Just curious to see who this man was. Same name.
Thanks for reading, Judy!
Am interested to know if Mr Mullen had any interests in flour or bean elevators / warehouses in southwest Colorado - specifically Dove Creek. There is currently a bean elevator in Dove Creek that has in it's pedigree: Colorado Milling and Elevator Company. Did he have any association with either the Peak or Midland Brands of beans? Could he have had any business interests with a Mr. Owens or a Mr. Simpson from Colorado Springs?
I'm writing a piece on the bean industry.
Thanks for reading! I would suggest contacting the library and research center at History Colorado about their John Kernan Mullen collection. While DPL's Western History and Genealogy Department also has a collection of Mullen papers, I'm not finding anything related to your topic in our collection.
The statement: "After Mullen's death, his daughters established the Mullen Home for Boys in his memory.." is a little bit deceiving. J.K. and Catherine started the project to open a home for orphaned boys, but both died before the project was completed. Their daughters (and husbands) completed the project....the home is now known as Mullen High School. Also, yes, J.K. and Catherine had 5 daughters, but you failed to mention that Anna died at the age of four....
Thank you for your comments, Katherine. The format of our blog posts calls for brevity and doesn't always allow for the capture of a story's interesting details. Comments like yours really add so much to the story. Thank you!
I am moving into a farmhouse, that is reputed to be a Mullen homestead.
The property is just north of Mullen High School.
The story is, the house and hundred year old barn ( which I saved despite a large fire)
sat at the center of a large dairy farm.
Love to know more about this history.
The address is 3425 S Knox Ct
Thanks for your comment, George!
The Mullen family purchased their "homestead" at Ninth and Lawrence Streets in 1878. They lived in the two-story Italianate home for 29 years.
J. K. Mullen's heirs (through the Mullen Benevolent Foundation) purchased the Shirley Farms Dairy, a 900-acre farm located at 3601 South Lowell Boulevard, in 1931. The farm was turned into a vocational boarding school for boys. In 1956, the boarding school closed and began operating as J. K. Mullen High School. Your property at 3425 S. Knox Court may have been part of the original Shirley farm which became the boarding school.
If would like to explore your property's history further, check out our Building History Tutorial online. We also highly recommend visiting DPL's Western History and Genealogy Department. Reference staff will be happy to help you get started with your research!
Thanks for you interest in local history.
My post is from last year.
Still investigating the property.
Can't find much, to far out for Denver Plat books.
Thanks for the info about Shirley, haven't found anything about that either.
Perhaps if you more info, you can share.
Thanks again, Katie
John Mullen provided $10,000 in 1888 to build St.

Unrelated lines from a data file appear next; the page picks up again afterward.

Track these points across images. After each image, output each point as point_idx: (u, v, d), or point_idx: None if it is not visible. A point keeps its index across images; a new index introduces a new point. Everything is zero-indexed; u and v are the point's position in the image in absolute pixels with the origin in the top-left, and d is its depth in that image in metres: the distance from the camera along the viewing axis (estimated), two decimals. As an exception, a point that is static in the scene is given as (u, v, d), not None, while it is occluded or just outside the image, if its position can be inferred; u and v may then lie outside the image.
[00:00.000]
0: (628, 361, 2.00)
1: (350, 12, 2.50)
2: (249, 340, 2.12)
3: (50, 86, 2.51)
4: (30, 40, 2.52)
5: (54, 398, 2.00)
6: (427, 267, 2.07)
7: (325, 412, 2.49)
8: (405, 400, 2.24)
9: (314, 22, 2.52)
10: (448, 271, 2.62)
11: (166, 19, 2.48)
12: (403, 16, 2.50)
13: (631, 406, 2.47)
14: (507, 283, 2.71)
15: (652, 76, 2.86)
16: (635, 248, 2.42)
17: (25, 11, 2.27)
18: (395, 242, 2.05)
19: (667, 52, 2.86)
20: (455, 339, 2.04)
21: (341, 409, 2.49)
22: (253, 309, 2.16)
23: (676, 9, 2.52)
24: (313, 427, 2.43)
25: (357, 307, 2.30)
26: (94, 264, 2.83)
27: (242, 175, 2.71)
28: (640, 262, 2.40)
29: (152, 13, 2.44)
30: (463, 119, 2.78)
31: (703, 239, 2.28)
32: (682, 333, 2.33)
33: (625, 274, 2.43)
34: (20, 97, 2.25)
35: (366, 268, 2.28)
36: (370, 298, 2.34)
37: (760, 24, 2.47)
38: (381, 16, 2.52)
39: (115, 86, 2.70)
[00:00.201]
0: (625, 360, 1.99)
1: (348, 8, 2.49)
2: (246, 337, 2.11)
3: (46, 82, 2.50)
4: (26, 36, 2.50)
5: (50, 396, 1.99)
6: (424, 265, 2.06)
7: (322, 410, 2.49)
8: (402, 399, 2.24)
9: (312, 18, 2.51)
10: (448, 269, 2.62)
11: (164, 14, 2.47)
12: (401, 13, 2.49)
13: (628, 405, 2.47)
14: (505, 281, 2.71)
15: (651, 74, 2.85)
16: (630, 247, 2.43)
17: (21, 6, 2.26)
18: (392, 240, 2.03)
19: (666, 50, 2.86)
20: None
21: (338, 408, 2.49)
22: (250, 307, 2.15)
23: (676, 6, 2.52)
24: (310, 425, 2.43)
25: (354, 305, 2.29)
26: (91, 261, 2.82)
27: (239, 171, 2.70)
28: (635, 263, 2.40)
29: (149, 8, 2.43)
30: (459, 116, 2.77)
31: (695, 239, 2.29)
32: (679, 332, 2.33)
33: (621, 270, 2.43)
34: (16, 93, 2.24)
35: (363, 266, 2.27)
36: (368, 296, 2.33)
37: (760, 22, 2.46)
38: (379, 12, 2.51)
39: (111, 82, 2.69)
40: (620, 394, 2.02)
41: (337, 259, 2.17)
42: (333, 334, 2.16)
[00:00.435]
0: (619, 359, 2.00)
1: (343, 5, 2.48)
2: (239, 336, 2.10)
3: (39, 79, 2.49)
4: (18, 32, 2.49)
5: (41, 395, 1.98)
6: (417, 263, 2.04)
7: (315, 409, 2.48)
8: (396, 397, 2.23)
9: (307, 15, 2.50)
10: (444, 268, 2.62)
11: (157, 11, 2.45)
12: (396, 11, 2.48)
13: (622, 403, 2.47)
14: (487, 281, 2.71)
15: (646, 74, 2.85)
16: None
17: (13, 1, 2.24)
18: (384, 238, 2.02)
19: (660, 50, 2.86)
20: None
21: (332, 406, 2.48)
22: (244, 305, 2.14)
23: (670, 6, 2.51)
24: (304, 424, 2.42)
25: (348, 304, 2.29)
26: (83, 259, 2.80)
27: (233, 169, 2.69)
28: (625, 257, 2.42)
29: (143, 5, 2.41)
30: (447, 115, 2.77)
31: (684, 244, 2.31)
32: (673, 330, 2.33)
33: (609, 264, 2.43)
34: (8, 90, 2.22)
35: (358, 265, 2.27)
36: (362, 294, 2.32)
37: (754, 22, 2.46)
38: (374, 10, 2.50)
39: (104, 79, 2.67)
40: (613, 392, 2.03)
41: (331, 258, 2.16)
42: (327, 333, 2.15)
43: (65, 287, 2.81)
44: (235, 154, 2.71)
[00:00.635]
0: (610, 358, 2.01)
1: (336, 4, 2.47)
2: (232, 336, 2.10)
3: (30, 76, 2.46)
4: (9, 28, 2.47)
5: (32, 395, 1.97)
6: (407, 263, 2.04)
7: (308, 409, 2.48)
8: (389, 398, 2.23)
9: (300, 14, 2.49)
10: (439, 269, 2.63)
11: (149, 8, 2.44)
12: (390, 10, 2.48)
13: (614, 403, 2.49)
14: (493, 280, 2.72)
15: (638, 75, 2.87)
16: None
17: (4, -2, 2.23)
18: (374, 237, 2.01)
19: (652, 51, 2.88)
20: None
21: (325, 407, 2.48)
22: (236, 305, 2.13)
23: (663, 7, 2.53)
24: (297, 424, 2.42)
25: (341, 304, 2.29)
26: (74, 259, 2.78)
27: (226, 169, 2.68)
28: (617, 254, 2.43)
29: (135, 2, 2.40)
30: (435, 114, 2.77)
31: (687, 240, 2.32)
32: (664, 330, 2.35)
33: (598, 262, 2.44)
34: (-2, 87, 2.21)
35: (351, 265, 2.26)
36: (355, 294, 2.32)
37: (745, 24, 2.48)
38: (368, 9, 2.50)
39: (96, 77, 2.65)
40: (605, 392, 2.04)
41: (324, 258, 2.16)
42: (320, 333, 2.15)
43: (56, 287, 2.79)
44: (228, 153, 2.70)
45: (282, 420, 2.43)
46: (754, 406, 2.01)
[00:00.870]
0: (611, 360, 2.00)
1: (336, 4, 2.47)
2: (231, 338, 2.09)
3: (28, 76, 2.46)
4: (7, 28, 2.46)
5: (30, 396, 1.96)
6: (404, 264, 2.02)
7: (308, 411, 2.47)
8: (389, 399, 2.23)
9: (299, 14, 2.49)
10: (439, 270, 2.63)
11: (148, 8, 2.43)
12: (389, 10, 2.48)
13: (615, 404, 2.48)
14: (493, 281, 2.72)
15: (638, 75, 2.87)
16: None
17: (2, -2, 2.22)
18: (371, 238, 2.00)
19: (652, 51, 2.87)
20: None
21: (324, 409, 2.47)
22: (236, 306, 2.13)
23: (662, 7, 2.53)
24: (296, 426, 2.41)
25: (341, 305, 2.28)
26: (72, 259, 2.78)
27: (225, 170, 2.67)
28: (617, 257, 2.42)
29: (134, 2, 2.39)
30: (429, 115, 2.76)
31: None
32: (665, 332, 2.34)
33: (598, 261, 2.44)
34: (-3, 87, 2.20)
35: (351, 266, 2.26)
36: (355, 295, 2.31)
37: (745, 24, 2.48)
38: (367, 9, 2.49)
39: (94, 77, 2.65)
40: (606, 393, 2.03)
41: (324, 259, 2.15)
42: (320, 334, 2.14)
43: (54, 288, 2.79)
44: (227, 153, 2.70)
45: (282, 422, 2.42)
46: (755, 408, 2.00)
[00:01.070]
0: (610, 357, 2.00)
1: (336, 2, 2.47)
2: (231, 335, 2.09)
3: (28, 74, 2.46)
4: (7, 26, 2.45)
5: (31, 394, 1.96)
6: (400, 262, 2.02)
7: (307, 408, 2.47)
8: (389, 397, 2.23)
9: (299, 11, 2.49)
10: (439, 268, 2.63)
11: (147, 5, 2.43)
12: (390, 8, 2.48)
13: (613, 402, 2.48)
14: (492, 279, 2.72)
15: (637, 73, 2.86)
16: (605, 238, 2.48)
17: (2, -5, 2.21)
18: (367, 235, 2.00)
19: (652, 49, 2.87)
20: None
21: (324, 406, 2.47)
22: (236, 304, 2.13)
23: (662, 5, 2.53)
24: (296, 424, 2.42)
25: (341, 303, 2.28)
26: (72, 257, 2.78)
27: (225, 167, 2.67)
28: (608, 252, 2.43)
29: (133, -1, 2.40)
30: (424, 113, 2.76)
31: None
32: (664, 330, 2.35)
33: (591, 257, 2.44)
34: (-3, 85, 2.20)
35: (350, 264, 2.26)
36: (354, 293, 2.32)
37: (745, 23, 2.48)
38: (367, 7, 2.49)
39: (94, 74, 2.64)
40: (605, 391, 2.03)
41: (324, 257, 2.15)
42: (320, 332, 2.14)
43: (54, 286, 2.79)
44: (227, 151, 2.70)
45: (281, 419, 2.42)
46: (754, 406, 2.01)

Leo's Catholic Church so the English-speaking Irish-Americans did not have to attend Mass in German at nearby St. Elisabeth's. As Mullen and his fellow Irish Catholics became affluent and moved out of the neighborhood, the St. Leo's congregation dwindled.
Ironically, newer Latinx residents were attending English-Speaking Masses at St. Leo's and approached Mrs. Mullen to ask if she would donate their old home as a new church site for St. Cajetan parish. This was the death-knell for St. Leo's, which was sold and torn down in the 1930s.